===== Text passage =====
But there are others whose names have sunk into obscurity, who are little remembered, but whose legacy is of equal value. One such was Giovanni Diodati, who died 350 years ago this month.
He was born at Geneva on 3 June 1576 and raised in a family that had once had close links with the papacy and the enemies of reform. (His father had been christened by Pope Paul III, with Charles V as godfather). After being won over to the teachings of the Reformation, his parents had moved from Italy to Geneva to escape persecution.
Giovanni was educated at the University of Geneva, and was such a diligent and talented scholar that he gained a Doctorate in Theology at the age of eighteen. History records that he was merry and playful with his students, yet erudite among men of learning.
In his early twenties he became Professor of Theology at the University of Geneva, a post held by Calvin a generation earlier. Yet he declined to be ordained until he was thirty-two, believing that academic studies were not sufficient qualification for this office, and that he must first gain more experience of life.
Diodati was a consummate scholar of Hebrew and Greek, and was thoroughly conversant with the Scriptures. It is not hard to see how the truths of God’s Word would have penetrated his heart, and at a young age he was a passionate lover of the Bible. On 10 December 1600 he married Maddalena Burlamacchi, and in due course four girls and five boys were born to them.
The Bible in Italian
In 1603 he began a translation of the Bible into Italian, and this was published in 1607. It was not the first Italian translation of the Bible, but was acknowledged to be the best. He issued an edition of the New Testament in octavo form, specifically for circulation in Venice.
As soon as it appeared, his Italian Bible was highly acclaimed by some of the greatest minds of his time. It had its critics, too, who regarded it as more a paraphrase than a translation. Nevertheless, even they conceded that Diodati was the most faithful translator to date.
The collective opinion of Diodati’s contemporaries was that his translation was distinguished by its fidelity to the texts, the clarity of its rendition into Italian, and the literary merits of its style. In the course of a journey to Italy in 1638-39, John Milton made a stopover in Geneva, and for about a month the great English poet had frequent conversations with Diodati.
In 1641 Diodati published a third edition of his Bible, with accompanying notes. He was regarded as one of the seventeenth-century’s greatest Bible commentators and exponents of evangelical doctrine. The burden of Giovanni Diodati’s heart was for his own country, Switzerland, where the nascent Reformation had been nurtured, and for Italy, still in the grip of Rome and a fierce enemy of evangelical truth.
Not without hope
The Republic of Venice was the most liberal in Italy, and in that area there were increasing numbers opposed to the pope. It was through these people that Diodati sought to disseminate the Word of God and effect the spiritual liberation of the province. His own words were: ‘I am not without hopes of effecting the entrance and diffusion of copies into Venice, where superstition has already sustained a breach, through which liberty has entered, which God will sanctify with His truth when the time is come’.
===== Input data =====
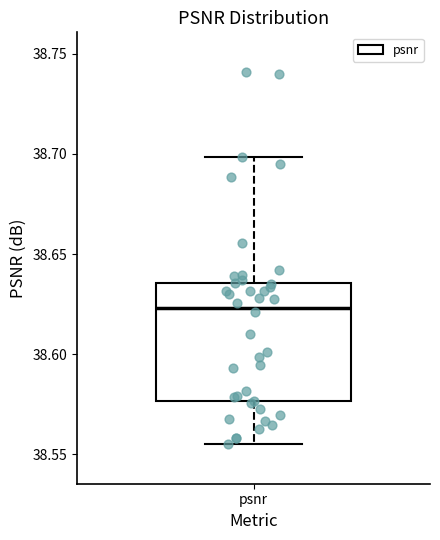

Transcribe this box plot: give where the median line is, the range the box spans, and where the two whiskers end, as read against the y-axis. The values are not printed on the chart, so give them approximately, as read against the axis.

median 38.625, box 38.575 to 38.635, whiskers 38.555 to 38.700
=====
■ Assignment 1: In the account of Giovanni Diodati, switch "persecution" to "oppression" and write out the passage that begins at "But there are" and stops after "to escape persecution.".
■ Assignment 2: According to the account of Giovanni Diodati, at what age did he gain a Doctorate in Theology?
■ Assignment 3: Extend the account of Giovanni Diodati by continuing it after its final sentence.
The listing comes from a separate source, unrelated to the text.

■ Expected answer 1:
But there are others whose names have sunk into obscurity, who are little remembered, but whose legacy is of equal value. One such was Giovanni Diodati, who died 350 years ago this month.
He was born at Geneva on 3 June 1576 and raised in a family that had once had close links with the papacy and the enemies of reform. (His father had been christened by Pope Paul III, with Charles V as godfather). After being won over to the teachings of the Reformation, his parents had moved from Italy to Geneva to escape oppression.

■ Expected answer 2: At the age of eighteen.

■ Expected answer 3:
Diodati also published, in 1644, a translation of the Bible into French. This version is acknowledged to be inferior to his Italian one. He was not at ease in the French language as he was in Italian, and did not achieve the same clarity and elegance of language. Nonetheless, after a long delay, his French translation was finally approved by the Body of Pastors of Geneva.
In 1605, while his Italian translation of the Bible was still in progress, Diodati set about preparing the ground with visits to Venice to teach and encourage the believers there. He met with opposition from the pope, who had placed spies to intercept his Bibles. The Roman Church was aware of the harm it would suffer from the Bible being freely available to the people.
In the province of Venetia he found that sympathy to his cause stemmed more from hostility to the pope than from faith in the gospel, Pope Pius V having excommunicated the Republic in the 1560s. Diodati returned to Geneva aware that there was still much work to be done.
Fra Paolo Sarpi was an accomplished scientist, doctor of theology, and Diodati’s best ally in trying to bring the gospel to the Venetian people. In 1605 he recorded that among the common people in Venice there were twelve to fifteen hundred who were minded to renounce the Roman Church. However, although many of the nobles embraced evangelical doctrine in their hearts, they preferred not to disclose their allegiance as long as they risked danger to themselves or the Republic by doing so.
Sir Henry Wotton, the English ambassador to the Venetian Republic, championed Diodati’s efforts. In 1607 he invited him to return to Venice, assuring him of a warm welcome from Fra Sarpi, but advising him to travel under an assumed name for his own safety.
In 1608, travelling under the name of Coreglia, Diodati took up the invitation. The Reformation in Italy was, however, arrested by a chain of political events. Letters were intercepted by the Jesuits, Henry IV of France was assassinated, and Sir Henry Wotton was recalled to London.
Diodati’s hopes for the advancement of the Kingdom of God in Italy were dashed, and he turned his attention elsewhere. The enemies of reform began to rise up, and Geneva found itself under threat. Diodati made a fruitful trip to the Reformed churches of France to seek money and arms for the defence of Geneva.
As a result, relations between these churches and the Genevese Protestants were cemented. Some of the French churches invited Diodati to be their pastor and he spent some months preaching and teaching at Nîmes, then at Pont-de-Veyle.
In 1618 a dispute arose, partly theological and partly political, between the Calvinists and Arminians in Holland. This culminated in the Synod of Dordt, which took place from 13 November 1618 until 9 May 1619. Diodati was among those sent to represent Geneva at this assembly. The Genevese delegates impressed the Synod by the skill and wisdom with which they condemned the doctrines of Arminius and maintained Calvinist teachings.
Diodati was the unanimous choice to compile the ‘Acts’ setting out the conclusions of the assembly. These conclusions were that the doctrine of Arminius was contrary to the Word of God because it put the onus for salvation on man and not on the grace of God.
In 1691, against its author’s wishes, Fra Paolo Sarpi’s history of the Council of Trent was published in London in the Italian language. Diodati translated this into French. No doubt, he relished the opportunity to make available to his French readers a work which sought to expose intrigue and scandal within the Church of Rome.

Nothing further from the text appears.